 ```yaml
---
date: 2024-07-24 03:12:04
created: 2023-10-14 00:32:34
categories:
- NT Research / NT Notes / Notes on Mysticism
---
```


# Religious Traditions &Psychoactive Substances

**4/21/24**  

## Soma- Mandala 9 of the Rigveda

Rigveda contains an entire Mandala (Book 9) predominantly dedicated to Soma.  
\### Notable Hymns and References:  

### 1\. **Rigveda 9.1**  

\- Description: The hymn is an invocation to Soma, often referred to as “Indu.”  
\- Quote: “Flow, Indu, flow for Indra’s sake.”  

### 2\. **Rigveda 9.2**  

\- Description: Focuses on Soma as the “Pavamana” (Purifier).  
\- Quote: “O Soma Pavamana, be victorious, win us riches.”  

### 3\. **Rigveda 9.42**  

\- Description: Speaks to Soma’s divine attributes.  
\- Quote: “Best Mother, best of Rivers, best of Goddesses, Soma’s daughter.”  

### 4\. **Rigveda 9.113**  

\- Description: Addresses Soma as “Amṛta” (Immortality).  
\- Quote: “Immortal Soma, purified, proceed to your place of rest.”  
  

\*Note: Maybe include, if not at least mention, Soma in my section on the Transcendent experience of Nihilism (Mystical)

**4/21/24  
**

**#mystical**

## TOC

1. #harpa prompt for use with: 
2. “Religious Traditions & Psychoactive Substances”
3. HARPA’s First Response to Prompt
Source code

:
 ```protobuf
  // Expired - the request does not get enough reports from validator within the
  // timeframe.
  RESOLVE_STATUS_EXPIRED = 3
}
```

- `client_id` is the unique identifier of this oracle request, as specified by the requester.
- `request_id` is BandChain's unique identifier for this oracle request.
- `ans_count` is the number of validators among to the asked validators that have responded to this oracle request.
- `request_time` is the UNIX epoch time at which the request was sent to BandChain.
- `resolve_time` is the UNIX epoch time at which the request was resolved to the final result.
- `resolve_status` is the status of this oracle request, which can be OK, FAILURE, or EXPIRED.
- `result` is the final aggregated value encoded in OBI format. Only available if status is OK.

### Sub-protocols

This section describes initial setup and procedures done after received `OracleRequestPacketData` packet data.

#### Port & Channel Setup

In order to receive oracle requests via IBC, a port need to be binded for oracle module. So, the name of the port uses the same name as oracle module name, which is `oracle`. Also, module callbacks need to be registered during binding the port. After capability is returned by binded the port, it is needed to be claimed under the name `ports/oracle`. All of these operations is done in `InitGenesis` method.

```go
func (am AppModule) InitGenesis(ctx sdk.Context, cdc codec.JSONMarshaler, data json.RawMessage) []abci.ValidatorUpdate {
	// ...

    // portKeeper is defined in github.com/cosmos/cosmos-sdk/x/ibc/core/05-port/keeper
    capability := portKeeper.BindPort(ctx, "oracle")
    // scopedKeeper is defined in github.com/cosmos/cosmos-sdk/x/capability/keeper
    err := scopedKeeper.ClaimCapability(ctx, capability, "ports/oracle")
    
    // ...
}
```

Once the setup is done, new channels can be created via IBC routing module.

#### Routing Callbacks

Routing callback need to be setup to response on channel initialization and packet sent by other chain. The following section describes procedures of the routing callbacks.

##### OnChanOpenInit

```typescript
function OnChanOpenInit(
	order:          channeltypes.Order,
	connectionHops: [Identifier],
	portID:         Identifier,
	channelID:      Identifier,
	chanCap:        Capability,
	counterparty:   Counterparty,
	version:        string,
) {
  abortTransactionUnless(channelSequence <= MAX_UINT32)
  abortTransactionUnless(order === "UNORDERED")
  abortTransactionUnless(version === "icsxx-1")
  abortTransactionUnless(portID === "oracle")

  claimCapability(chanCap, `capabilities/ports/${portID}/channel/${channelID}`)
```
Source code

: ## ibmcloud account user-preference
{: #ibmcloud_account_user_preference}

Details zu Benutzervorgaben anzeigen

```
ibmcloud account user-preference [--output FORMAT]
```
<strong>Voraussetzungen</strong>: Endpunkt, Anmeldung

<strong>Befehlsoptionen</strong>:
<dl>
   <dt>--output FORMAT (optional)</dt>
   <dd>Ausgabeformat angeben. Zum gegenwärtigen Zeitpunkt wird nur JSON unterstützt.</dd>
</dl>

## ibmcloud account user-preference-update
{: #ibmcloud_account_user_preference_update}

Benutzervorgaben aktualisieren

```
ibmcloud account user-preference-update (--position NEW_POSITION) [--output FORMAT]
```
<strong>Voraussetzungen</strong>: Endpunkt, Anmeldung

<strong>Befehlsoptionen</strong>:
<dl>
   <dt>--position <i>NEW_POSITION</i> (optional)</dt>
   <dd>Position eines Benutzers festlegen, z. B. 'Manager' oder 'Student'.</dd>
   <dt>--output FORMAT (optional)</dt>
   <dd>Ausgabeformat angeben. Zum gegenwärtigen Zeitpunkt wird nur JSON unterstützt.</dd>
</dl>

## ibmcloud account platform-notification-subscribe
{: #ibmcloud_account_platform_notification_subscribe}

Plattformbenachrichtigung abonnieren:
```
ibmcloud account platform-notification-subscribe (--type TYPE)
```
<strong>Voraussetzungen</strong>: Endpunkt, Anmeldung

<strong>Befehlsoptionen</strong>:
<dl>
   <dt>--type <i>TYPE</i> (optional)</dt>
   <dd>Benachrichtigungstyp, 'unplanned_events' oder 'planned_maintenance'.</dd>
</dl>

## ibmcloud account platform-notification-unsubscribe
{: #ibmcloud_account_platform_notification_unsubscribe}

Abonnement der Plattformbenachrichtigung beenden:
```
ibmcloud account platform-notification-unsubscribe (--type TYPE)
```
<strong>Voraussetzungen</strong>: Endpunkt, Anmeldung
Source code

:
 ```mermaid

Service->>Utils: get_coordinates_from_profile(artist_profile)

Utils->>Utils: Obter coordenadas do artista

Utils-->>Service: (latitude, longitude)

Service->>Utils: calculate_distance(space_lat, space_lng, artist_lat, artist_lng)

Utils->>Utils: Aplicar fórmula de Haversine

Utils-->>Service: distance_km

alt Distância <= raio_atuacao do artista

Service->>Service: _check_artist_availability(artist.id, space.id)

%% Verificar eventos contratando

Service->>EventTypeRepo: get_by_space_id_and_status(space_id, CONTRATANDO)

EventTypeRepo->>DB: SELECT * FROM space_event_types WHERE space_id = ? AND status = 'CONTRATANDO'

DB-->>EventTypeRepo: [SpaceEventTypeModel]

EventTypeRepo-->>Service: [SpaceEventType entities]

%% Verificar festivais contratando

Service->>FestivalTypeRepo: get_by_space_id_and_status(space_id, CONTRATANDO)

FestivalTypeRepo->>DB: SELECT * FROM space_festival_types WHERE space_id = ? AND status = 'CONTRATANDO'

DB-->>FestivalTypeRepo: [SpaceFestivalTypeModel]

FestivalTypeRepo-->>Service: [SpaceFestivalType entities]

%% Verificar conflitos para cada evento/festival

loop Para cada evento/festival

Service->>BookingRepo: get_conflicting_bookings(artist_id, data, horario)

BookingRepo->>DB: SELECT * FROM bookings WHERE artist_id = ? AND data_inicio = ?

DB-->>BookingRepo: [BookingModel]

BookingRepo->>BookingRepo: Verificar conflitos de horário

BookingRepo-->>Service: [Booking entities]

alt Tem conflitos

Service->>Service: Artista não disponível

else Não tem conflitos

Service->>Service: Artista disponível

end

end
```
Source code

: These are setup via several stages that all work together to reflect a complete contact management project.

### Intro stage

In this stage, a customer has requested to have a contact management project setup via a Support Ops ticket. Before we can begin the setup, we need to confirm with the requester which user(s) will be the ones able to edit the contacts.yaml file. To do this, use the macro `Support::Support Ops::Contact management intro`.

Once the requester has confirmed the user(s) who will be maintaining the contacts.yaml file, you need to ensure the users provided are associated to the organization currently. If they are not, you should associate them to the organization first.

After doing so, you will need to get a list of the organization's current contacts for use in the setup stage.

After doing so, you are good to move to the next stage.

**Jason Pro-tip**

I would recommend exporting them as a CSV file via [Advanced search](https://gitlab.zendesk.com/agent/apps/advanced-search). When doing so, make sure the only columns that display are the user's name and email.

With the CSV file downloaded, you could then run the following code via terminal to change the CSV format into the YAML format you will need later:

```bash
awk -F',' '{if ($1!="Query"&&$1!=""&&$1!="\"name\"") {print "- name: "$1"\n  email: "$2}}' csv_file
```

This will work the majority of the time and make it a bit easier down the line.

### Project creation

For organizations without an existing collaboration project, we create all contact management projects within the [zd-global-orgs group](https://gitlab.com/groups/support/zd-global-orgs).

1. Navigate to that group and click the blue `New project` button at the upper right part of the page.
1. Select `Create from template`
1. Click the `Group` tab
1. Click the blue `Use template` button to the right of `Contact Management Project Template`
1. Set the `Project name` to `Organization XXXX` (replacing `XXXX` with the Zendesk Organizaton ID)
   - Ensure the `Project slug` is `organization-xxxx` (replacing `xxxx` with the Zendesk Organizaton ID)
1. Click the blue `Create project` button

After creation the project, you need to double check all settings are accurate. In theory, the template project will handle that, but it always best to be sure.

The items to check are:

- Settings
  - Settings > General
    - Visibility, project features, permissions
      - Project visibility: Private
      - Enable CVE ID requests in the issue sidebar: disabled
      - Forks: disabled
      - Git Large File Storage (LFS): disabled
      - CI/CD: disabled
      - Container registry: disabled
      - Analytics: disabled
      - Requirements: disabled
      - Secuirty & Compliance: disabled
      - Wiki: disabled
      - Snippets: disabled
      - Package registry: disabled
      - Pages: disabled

◆ **EXERCISE**
Repeat exactly, and only, the run of lines from the start of the material above through the line that holds "## Soma- Mandala 9 of the Rigveda".

◆ **TASK SOLUTION**
 ```yaml
---
date: 2024-07-24 03:12:04
created: 2023-10-14 00:32:34
categories:
- NT Research / NT Notes / Notes on Mysticism
---
```


# Religious Traditions &Psychoactive Substances

**4/21/24**  

## Soma- Mandala 9 of the Rigveda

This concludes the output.